La société Photosol « PME française indépendante » est « leader dans la production d’énergie photovoltaïque » et propose « une solution clé en main de production d’énergie photovoltaïque sur vos espaces fonciers ». Et de préciser encore sur son site internet : « Que vous soyez acteurs publics ou privés, propriétaires ou exploitants, contribuez au développement durable en nous louant vos terrains ».

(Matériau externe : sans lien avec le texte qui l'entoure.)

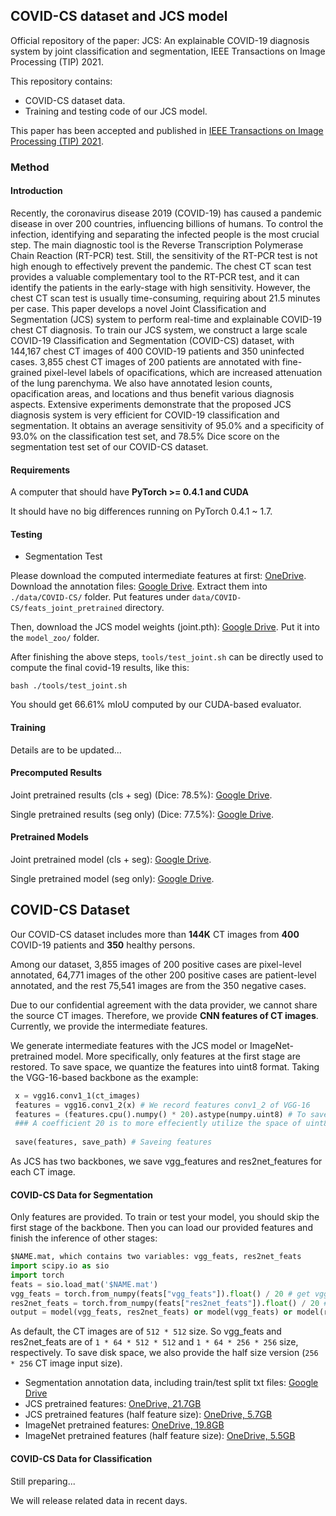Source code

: ## COVID-CS dataset and JCS model
Official repository of the paper: JCS: An explainable COVID-19 diagnosis system by joint classification and segmentation,
IEEE Transactions on Image Processing (TIP) 2021.

This repository contains:

* COVID-CS dataset data.
* Training and testing code of our JCS model.

This paper has been accepted and published in [IEEE Transactions on Image Processing (TIP) 2021](https://ieeexplore.ieee.org/document/9357961).

### Method

#### Introduction

Recently, the coronavirus disease 2019 (COVID-19) has caused a pandemic disease in over 200 countries, influencing billions of humans. To control the infection, identifying and separating the infected people is the most crucial step. The main diagnostic tool is the Reverse Transcription Polymerase Chain Reaction (RT-PCR) test. Still, the sensitivity of the RT-PCR test is not high enough to effectively prevent the pandemic. The chest CT scan test provides a valuable complementary tool to the RT-PCR test, and it can identify the patients in the early-stage with high sensitivity. However, the chest CT scan test is usually time-consuming, requiring about 21.5 minutes per case. This paper develops a novel Joint Classification and Segmentation (JCS) system to perform real-time and explainable COVID-19 chest CT diagnosis. To train our JCS system, we construct a large scale COVID-19 Classification and Segmentation (COVID-CS) dataset, with 144,167 chest CT images of 400 COVID-19 patients and 350 uninfected cases. 3,855 chest CT images of 200 patients are annotated with fine-grained pixel-level labels of opacifications, which are increased attenuation of the lung parenchyma. We also have annotated lesion counts, opacification areas, and locations and thus benefit various diagnosis aspects. Extensive experiments demonstrate that the proposed JCS diagnosis system is very efficient for COVID-19 classification and segmentation. It obtains an average sensitivity of 95.0% and a specificity of 93.0% on the classification test set, and 78.5% Dice score on the segmentation test set of our COVID-CS dataset.

#### Requirements

A computer that should have **PyTorch >= 0.4.1 and CUDA**

It should have no big differences running on PyTorch 0.4.1 ~ 1.7.

#### Testing

* Segmentation Test

Please download the computed intermediate features at first: [OneDrive](https://mailnankaieducn-my.sharepoint.com/:u:/g/personal/wuyuhuan_mail_nankai_edu_cn/EfiCUqJ0oABAjQs5aHC-IScBmTIIaur_qV8Ldt2366JXPA?e=tvFhDV). Download the annotation files: [Google Drive](https://drive.google.com/file/d/1U489DgHNqlwLJ9VZa6qssf65SV9F45jc/view?usp=sharing).
Extract them into `./data/COVID-CS/` folder. Put features under `data/COVID-CS/feats_joint_pretrained` directory.

Then, download the JCS model weights (joint.pth): [Google Drive](https://drive.google.com/file/d/1V1EKXL4gFAH6ZtFRcmUv9-aI0sc5e9Ga/view). Put it into the `model_zoo/` folder.

After finishing the above steps, `tools/test_joint.sh` can be directly used to compute the final covid-19 results, like this:

```
bash ./tools/test_joint.sh
```

You should get 66.61% mIoU computed by our CUDA-based evaluator. 

#### Training

Details are to be updated...

#### Precomputed Results

Joint pretrained results (cls + seg) (Dice: 78.5%): [Google Drive](https://drive.google.com/file/d/1ISi9LeFNyBOxKbtKTg2QCcOKX3dbkdNS/view).

Single pretrained results (seg only) (Dice: 77.5%): [Google Drive](https://drive.google.com/file/d/1r3-OL2veeRrBCyoVJ7JcSzY2atQAVu4Z/view).

#### Pretrained Models

Joint pretrained model (cls + seg): [Google Drive](https://drive.google.com/file/d/1V1EKXL4gFAH6ZtFRcmUv9-aI0sc5e9Ga/view).

Single pretrained model (seg only): [Google Drive](https://drive.google.com/file/d/1iXD9n1LSR7_pyyU8xQd0kZVn0IAat3Aq/view).

## COVID-CS Dataset

Our COVID-CS dataset includes more than **144K** CT images from **400** COVID-19 patients and **350** healthy persons.

Among our dataset, 3,855 images of 200 positive cases are pixel-level annotated, 64,771 images of the other 200 positive cases are patient-level annotated, and the rest 75,541 images are from the 350 negative cases.


Due to our confidential agreement with the data provider, we cannot share the source CT images. 
Therefore, we provide **CNN features of CT images**. Currently, we provide the intermediate features.

We generate intermediate features with the JCS model or ImageNet-pretrained model.
More specifically, only features at the first stage are restored.
To save space, we quantize the features into uint8 format.
Taking the VGG-16-based backbone as the example:

```python
 x = vgg16.conv1_1(ct_images)
 features = vgg16.conv1_2(x) # We record features conv1_2 of VGG-16
 features = (features.cpu().numpy() * 20).astype(numpy.uint8) # To save space, we save features as the uint8 format.
 ### A coefficient 20 is to more effeciently utilize the space of uint8 variables
 
 save(features, save_path) # Saveing features
```

As JCS has two backbones, we save vgg_features and res2net_features for each CT image.

#### COVID-CS Data for Segmentation

Only features are provided. To train or test your model, you should skip the first stage of the backbone.
Then you can load our provided features and finish the inference of other stages:

```python
$NAME.mat, which contains two variables: vgg_feats, res2net_feats
import scipy.io as sio
import torch
feats = sio.load_mat('$NAME.mat')
vgg_feats = torch.from_numpy(feats["vgg_feats"]).float() / 20 # get vgg_feats conv1_2 (of VGG-16)
res2net_feats = torch.from_numpy(feats["res2net_feats"]).float() / 20 # get res2net_feats conv1 (of Res2Net-101-v1b)
output = model(vgg_feats, res2net_feats) or model(vgg_feats) or model(res2net_feats) # model inference
```

As default, the CT images are of `512 * 512` size. So vgg_feats and res2net_feats are of `1 * 64 * 512 * 512` and `1 * 64 * 256 * 256` size, respectively. To save disk space, we also provide the half size version (`256 * 256` CT image input size).

* Segmentation annotation data, including train/test split txt files: [Google Drive](https://drive.google.com/file/d/1U489DgHNqlwLJ9VZa6qssf65SV9F45jc/view?usp=sharing)
* JCS pretrained features: [OneDrive, 21.7GB](https://mailnankaieducn-my.sharepoint.com/:u:/g/personal/wuyuhuan_mail_nankai_edu_cn/EfiCUqJ0oABAjQs5aHC-IScBmTIIaur_qV8Ldt2366JXPA?e=tvFhDV)
* JCS pretrained features (half feature size): [OneDrive, 5.7GB](https://mailnankaieducn-my.sharepoint.com/:u:/g/personal/wuyuhuan_mail_nankai_edu_cn/EXjDhKvCRdZKjutnjSujHWcB6Fkjx329ZJI6wesnQ07Tog?e=GNkXZf)
* ImageNet pretrained features: [OneDrive, 19.8GB](https://mailnankaieducn-my.sharepoint.com/:u:/g/personal/wuyuhuan_mail_nankai_edu_cn/EY01kub68GJPmzJmht97EaYBvX03anlgGgIJSeSAtitSWw?e=U0Totb)
* ImageNet pretrained features (half feature size): [OneDrive, 5.5GB](https://mailnankaieducn-my.sharepoint.com/:u:/g/personal/wuyuhuan_mail_nankai_edu_cn/Ebux1iLP1rxPvQTD66Ssi0ABg3bJYae9gGZc2q-j7gmB-A?e=irzXFy)

#### COVID-CS Data for Classification

Still preparing...

We will release related data in recent days.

Sur ce coup-là, l’entreprise achèterait donc le terrain pour 5 millions d’euros, soit 1/6e des dépenses engagées. Elle pourrait proposer à des particuliers d’investir pour un parc photovoltaïque dont la production serait de 64 mégawatts, soit la consommation d’une ville de 38 000 habitants selon Total énergies. L’ensoleillement en Sologne, comme pour tous les sites au sud de la Loire, c’est bien connu, étant d’une qualité exceptionnelle, vous conviendrez qu’il faut pencher pour une production optimum. Et des gains qui vont avec…

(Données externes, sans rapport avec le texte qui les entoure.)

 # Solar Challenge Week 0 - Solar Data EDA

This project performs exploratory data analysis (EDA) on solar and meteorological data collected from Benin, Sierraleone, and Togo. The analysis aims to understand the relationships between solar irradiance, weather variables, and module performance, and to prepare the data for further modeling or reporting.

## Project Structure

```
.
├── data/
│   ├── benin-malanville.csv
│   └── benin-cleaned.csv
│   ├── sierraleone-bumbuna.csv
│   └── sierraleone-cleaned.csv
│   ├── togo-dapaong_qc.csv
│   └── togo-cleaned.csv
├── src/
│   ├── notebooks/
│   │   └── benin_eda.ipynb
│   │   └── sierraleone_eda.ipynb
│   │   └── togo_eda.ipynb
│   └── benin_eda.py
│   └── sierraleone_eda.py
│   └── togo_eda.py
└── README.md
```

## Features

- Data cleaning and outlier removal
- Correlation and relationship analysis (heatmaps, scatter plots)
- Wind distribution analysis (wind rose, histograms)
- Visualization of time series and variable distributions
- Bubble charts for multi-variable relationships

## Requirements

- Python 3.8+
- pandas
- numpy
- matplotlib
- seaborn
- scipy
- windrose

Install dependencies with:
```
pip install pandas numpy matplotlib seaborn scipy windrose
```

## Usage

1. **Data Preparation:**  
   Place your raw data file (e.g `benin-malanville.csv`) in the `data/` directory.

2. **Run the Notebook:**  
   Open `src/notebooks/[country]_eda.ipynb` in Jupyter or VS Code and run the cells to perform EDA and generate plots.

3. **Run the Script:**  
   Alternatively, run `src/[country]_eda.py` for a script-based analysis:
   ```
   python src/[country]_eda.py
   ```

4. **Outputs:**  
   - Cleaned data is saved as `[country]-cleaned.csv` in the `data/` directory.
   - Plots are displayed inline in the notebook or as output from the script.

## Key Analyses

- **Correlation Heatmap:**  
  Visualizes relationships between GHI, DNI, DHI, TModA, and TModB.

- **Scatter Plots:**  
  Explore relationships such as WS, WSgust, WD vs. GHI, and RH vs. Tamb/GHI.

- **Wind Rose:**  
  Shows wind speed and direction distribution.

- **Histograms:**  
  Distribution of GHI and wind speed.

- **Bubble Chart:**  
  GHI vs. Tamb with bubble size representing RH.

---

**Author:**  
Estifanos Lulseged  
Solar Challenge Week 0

La vente met fin à une éventuelle réindustrialisation

Cependant la question n’est pas de savoir à « qui profite le crime » mais plutôt ce que cette vente, plus à perte qu’à profit, engendre. Outre des dépenses de dépollution, de démolitions, de voiries importantes et autres, inutiles mais dignes de figurer dans la prochaine reprise de « Combien ça coûte », présenté par l’ami de tous les Français qui aiment TF1, Jean-Pierre Pernaut, on aurait déjà pu s’éviter les procédures diverses et variées, d’encombrer les tribunaux aussi. On pouvait par ailleurs s’abstenir de perturber les propriétaires des alentours. Depuis 1934, année de construction de Michenon (nom du site Giat Industries à sa création), ils ne pouvaient pas profiter pleinement de leurs terres. Après bien des années de tracas, et plusieurs générations de procéduriers, ils traverseront désormais leurs hectares de chasse en toute quiétude, sans camions, sans chauffeurs, sans techniciens en logistique, et sans conducteurs de transpalette. Sans ouvriers aux portes des châteaux, quoîîî, une hérésie enfin terminée… Comme quoi la lutte de classe n’est pas terminée pour tout le monde.

Ce coin de Sologne va pouvoir renouer en ce qui fait son histoire : des forêts à gibier pour citadins argentés, agrémentées de gardaillons, de soubrettes, et de cuisinières pour repas de chasse. Un retour au XIXe en quelque sorte. On comprend mieux pourquoi, pour marquer le bicentenaire de la mort de Napoléon 1er, on avait présenté une exposition sur Louis-Napoléon Bonaparte à la galerie Maurice Genevoix de l’Office de Tourisme de Salbris, cet été. Les passe-plats attendris par l’aubaine ne manqueront pas. Les bras non plus … Dans le sillon de cette vente qui ne comblera pas le déficit, il faut comprendre que les possibilités de réindustrialisation seront réduites d’autant de mètres carrés vendus. A une période où l’État restreint les extensions urbaines et bloque l’extension des zones d’activité, seules les friches industrielles en reconversion peuvent permettre du développement économique. Le site de Giat Industries en était un exemple parfait. Par cette vente, le Conseil départemental ferme la porte à cette possibilité alors que le gouvernement annonce vouloir réindustrialiser le pays.

Une occasion ratée qui ne se représentera pas… Dommage !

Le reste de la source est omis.